»»

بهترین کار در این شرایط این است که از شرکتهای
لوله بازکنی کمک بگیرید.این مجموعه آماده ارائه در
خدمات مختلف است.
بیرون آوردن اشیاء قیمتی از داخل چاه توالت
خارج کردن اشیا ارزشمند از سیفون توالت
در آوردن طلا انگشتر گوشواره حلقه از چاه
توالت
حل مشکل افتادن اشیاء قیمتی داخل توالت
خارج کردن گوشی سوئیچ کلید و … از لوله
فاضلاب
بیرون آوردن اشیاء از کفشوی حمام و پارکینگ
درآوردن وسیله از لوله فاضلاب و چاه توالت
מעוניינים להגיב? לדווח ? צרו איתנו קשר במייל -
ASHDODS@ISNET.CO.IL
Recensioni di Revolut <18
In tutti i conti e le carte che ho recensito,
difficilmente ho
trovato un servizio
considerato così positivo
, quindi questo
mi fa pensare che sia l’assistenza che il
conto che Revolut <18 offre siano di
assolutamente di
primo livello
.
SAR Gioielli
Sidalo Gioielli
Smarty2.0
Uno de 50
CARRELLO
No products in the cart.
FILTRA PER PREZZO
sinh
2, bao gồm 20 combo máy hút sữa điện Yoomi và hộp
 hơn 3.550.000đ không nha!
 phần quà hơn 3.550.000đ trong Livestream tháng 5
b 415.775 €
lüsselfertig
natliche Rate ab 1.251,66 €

««
»»

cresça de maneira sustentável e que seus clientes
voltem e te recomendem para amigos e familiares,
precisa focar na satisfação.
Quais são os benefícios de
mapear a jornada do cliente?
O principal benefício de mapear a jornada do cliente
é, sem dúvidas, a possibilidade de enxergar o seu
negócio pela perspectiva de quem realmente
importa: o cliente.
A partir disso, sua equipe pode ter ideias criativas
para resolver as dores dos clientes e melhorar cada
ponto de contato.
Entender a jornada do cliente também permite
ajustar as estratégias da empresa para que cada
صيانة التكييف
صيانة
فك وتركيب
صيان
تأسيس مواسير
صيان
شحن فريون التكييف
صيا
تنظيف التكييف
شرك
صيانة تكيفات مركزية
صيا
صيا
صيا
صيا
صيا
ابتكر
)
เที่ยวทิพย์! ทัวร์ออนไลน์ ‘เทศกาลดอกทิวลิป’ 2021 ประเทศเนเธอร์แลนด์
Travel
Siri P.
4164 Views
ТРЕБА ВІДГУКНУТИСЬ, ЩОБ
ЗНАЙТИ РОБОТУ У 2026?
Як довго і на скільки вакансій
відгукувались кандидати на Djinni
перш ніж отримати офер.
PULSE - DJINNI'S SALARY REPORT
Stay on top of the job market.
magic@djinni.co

««
»»

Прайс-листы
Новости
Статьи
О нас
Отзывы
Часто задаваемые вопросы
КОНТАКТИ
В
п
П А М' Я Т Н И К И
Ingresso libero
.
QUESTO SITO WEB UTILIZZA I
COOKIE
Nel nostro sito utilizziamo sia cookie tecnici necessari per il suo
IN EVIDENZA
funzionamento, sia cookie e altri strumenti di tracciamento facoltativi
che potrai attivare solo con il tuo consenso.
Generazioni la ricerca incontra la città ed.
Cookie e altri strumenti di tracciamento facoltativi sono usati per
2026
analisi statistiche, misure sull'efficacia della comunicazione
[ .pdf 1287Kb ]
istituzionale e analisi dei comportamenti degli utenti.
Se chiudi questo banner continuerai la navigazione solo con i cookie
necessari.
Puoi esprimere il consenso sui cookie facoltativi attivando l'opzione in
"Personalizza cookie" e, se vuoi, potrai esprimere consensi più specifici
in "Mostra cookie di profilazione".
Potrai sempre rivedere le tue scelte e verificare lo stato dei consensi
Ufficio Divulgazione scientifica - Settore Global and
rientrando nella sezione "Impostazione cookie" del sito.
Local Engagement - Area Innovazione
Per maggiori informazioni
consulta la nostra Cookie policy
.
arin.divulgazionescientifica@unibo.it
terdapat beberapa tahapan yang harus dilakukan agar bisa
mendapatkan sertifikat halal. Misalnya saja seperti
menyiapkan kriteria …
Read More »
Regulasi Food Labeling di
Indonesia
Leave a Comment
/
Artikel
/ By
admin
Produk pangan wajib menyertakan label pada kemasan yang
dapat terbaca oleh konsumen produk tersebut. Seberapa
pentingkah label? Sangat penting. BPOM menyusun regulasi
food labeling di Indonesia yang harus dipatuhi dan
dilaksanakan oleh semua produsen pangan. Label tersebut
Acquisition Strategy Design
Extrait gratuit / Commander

««

▶ Assigned task:
Copy out, word for word, the lines from the one containing "بهترین کار در این شرایط این است که از شرکتهای" through the one containing "Recensioni di Revolut <18", including both of those lines.

▶ Result of this task:
بهترین کار در این شرایط این است که از شرکتهای
لوله بازکنی کمک بگیرید.این مجموعه آماده ارائه در
خدمات مختلف است.
بیرون آوردن اشیاء قیمتی از داخل چاه توالت
خارج کردن اشیا ارزشمند از سیفون توالت
در آوردن طلا انگشتر گوشواره حلقه از چاه
توالت
حل مشکل افتادن اشیاء قیمتی داخل توالت
خارج کردن گوشی سوئیچ کلید و … از لوله
فاضلاب
بیرون آوردن اشیاء از کفشوی حمام و پارکینگ
درآوردن وسیله از لوله فاضلاب و چاه توالت
מעוניינים להגיב? לדווח ? צרו איתנו קשר במייל -
ASHDODS@ISNET.CO.IL
Recensioni di Revolut <18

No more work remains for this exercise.